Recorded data
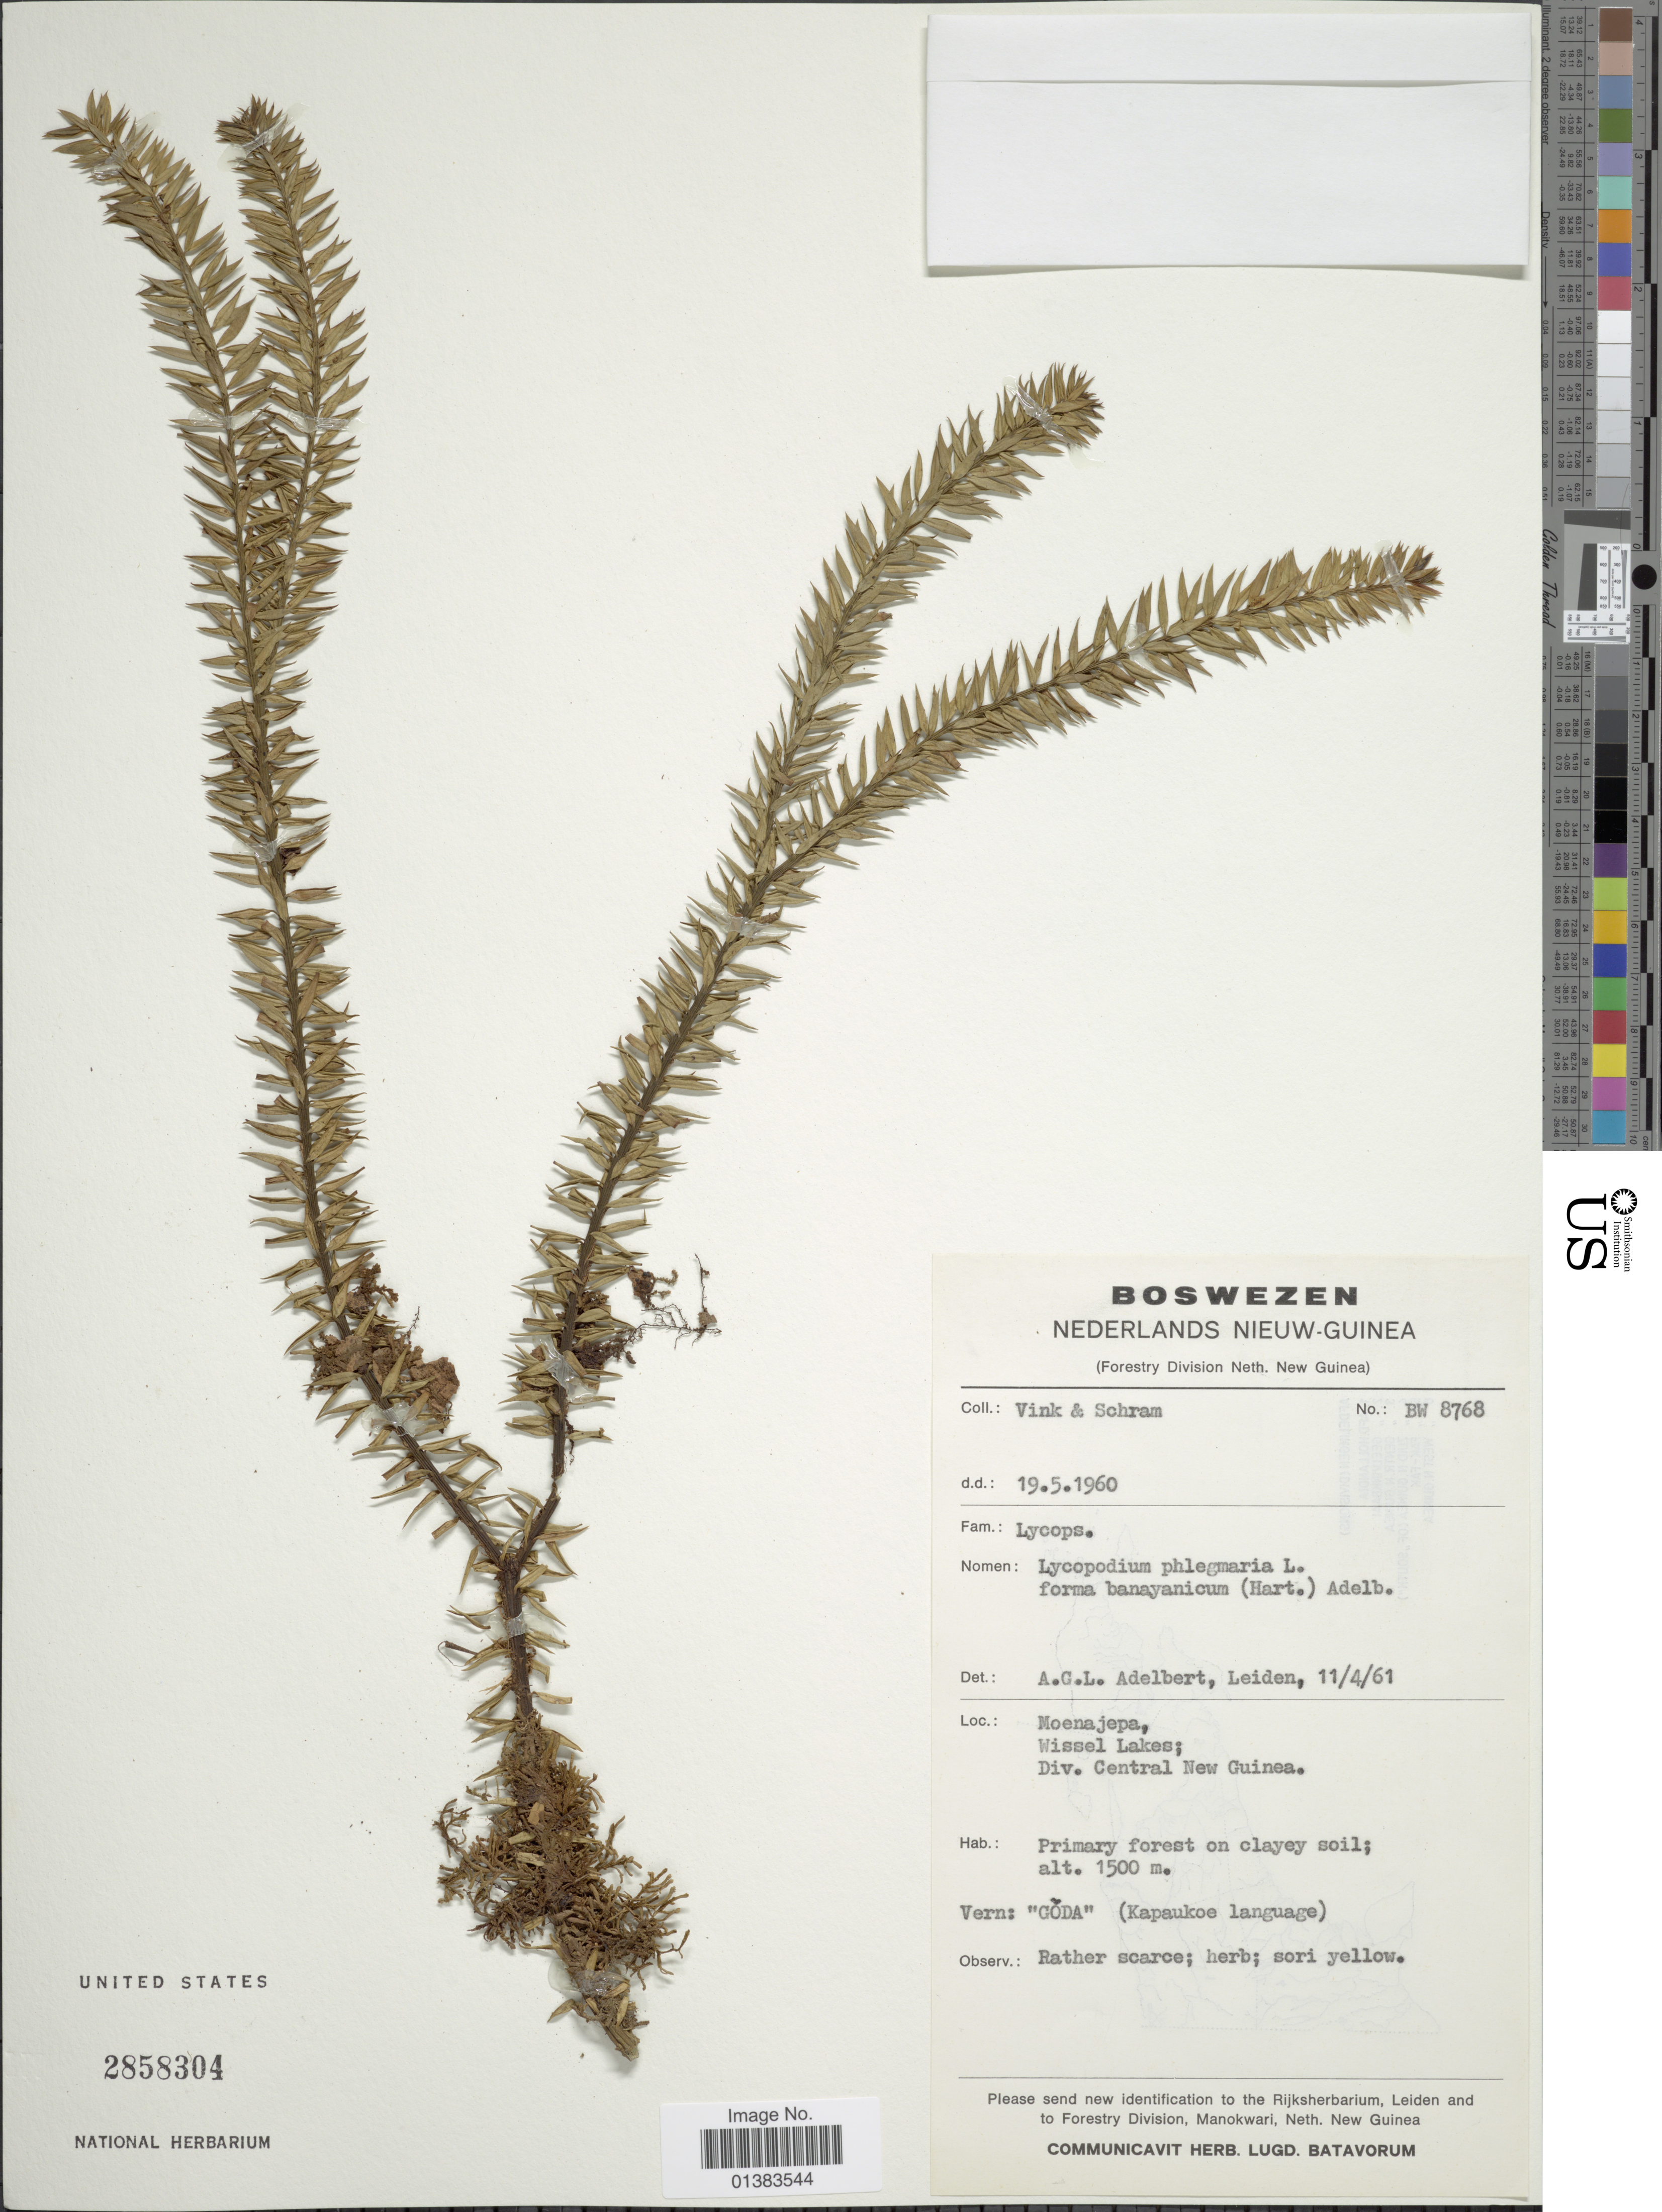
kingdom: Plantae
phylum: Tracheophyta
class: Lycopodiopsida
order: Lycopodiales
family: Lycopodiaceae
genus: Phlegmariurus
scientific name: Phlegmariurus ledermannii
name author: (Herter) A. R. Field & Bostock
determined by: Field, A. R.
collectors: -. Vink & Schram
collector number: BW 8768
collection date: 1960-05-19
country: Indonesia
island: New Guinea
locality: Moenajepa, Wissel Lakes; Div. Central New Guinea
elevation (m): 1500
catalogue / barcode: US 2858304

WRITTEN REQUEST:
Could you retype every line of the listing above word for word, leaving out the picture?

ANSWER:
kingdom: Plantae
phylum: Tracheophyta
class: Lycopodiopsida
order: Lycopodiales
family: Lycopodiaceae
genus: Phlegmariurus
scientific name: Phlegmariurus ledermannii
name author: (Herter) A. R. Field & Bostock
determined by: Field, A. R.
collectors: -. Vink & Schram
collector number: BW 8768
collection date: 1960-05-19
country: Indonesia
island: New Guinea
locality: Moenajepa, Wissel Lakes; Div. Central New Guinea
elevation (m): 1500
catalogue / barcode: US 2858304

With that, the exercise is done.